Lorsque l’Etat abandonne le monopole de la violence physique légitime, il laisse un vide qui ne reste jamais longtemps inoccupé. Verrons nous l’émergence de milices d’autodéfense en France ? Aujourd’hui à Rio de Janeiro, demain à Paris ?

Quelles que soient les raisons du désengagement de l’Etat, rien ne destine les organisations dédiées aux trafics illicites et les organisations religieuses activistes à être les seules à reprendre le terrain. Elles sont capables d’occuper tout l’espace si elles assurent aux locaux des conditions sécuritaires satisfaisantes – les mafias ont toujours su jouer ce rôle parasitaire symbiotique. Mais si elles oublient de répondre efficacement à ce besoin essentiel, le champ est libre pour de nouveaux acteurs.

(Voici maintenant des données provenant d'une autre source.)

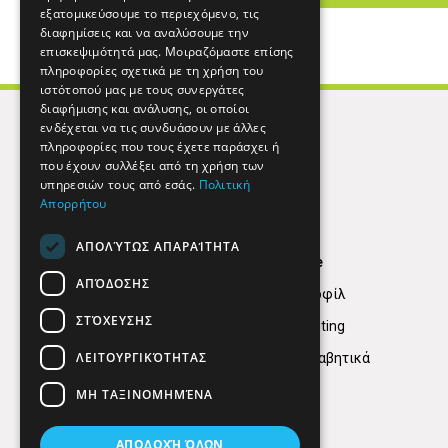
εξατομικεύσουμε το περιεχόμενο, τις
διαφημίσεις και να αναλύσουμε την
επισκεψιμότητά μας. Μοιραζόμαστε επίσης
πληροφορίες σχετικά με τη χρήση του
ιστότοπού μας με τους συνεργάτες
διαφήμισης και ανάλυσης, οι οποίοι
ενδέχεται να τις συνδυάσουν με άλλες
πληροφορίες που τους έχετε παράσχει ή
που έχουν συλλέξει από τη χρήση των
υπηρεσιών τους από εσάς.
Πολιτική
Απορρήτου
ΑΠΟΛΎΤΩΣ ΑΠΑΡΑΊΤΗΤΑ
Find Here
ΑΠΌΔΟΣΗΣ
Εταιρικό Προφίλ
ΣΤΌΧΕΥΣΗΣ
Digital marketing
ΛΕΙΤΟΥΡΓΙΚΌΤΗΤΑΣ
Κατηγορίες Αλφαβητικά
ΜΗ ΤΑΞΙΝΟΜΗΜΈΝΑ
ΑΠΟΔΟΧΉ ΌΛΩΝ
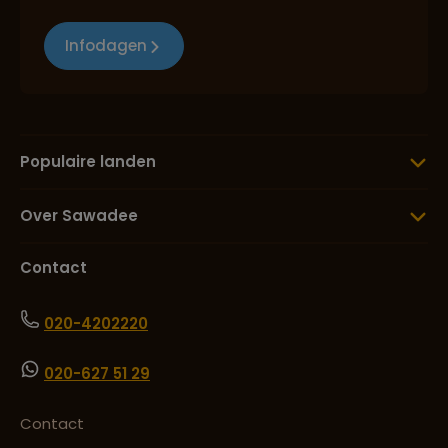
Infodagen
Populaire landen
Over Sawadee
Contact
020-4202220
020-627 51 29
Contact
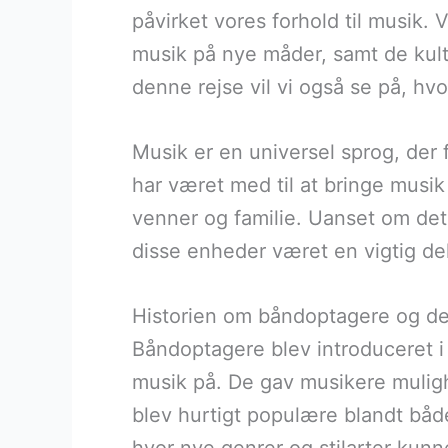
påvirket vores forhold til musik. 
musik på nye måder, samt de kult
denne rejse vil vi også se på, hv
Musik er en universel sprog, der
har været med til at bringe musik
venner og familie. Uanset om det 
disse enheder været en vigtig del
Historien om båndoptagere og de
Båndoptagere blev introduceret i 
musik på. De gav musikere mulig
blev hurtigt populære blandt båd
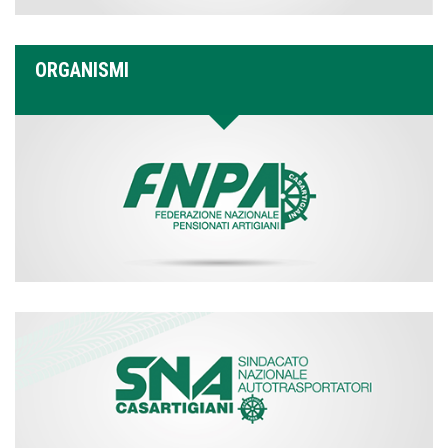
ORGANISMI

Yves-Alexandre Chouala décrit en détails comment le processus d’effondrement du monopole etatique de la violence légitime a eu lieu au Cameroun avec des conséquences désastreuses. Il montre notamment comment la formation de comités d’autodéfense concrétise la ré-affirmation du lien social face au chaos. A moindre échelle, Sidiki Abdoul Daff rapporte l’essor et les limites d’un groupe d’autodéfense dans la banlieue de Dakar – les dérives sont quasiment inévitables. Le Portugal a connu par endroits cette descente aux enfers mais l’Etat a su apporter des solutions capables de rétablir l’ordre républicain. En France, la rumeur de prémices de ce phénomène cours déjà.

Dans mon quartier paisible et prospère, de tels plans d’organisation locale resteront probablement toujours métaphoriquement enfouis dans un classeur poussiéreux au fonds d’un placard. En d’autres lieux il me paraîtrait logique d’organiser, pour rétablir la paix, l’usage par les citoyens des moyens illégaux violents rendus légitimes par l’abandon de l’Etat.

Loin de moi l’idée de souhaiter en arriver là. Les dérives de l’autodéfense populaire sont toujours sales – tout pouvoir incontrôlé corromps immanquablement, et dans des dimensions d’autant plus néfastes que ce pouvoir prend ses racines dans la violence. Alors osons espérer que l’Etat Français démontrera sa capacité à exercer ses responsabilités partout sur son territoire, et en particulier là où la rumeur médiatique l’en présente comme incapable.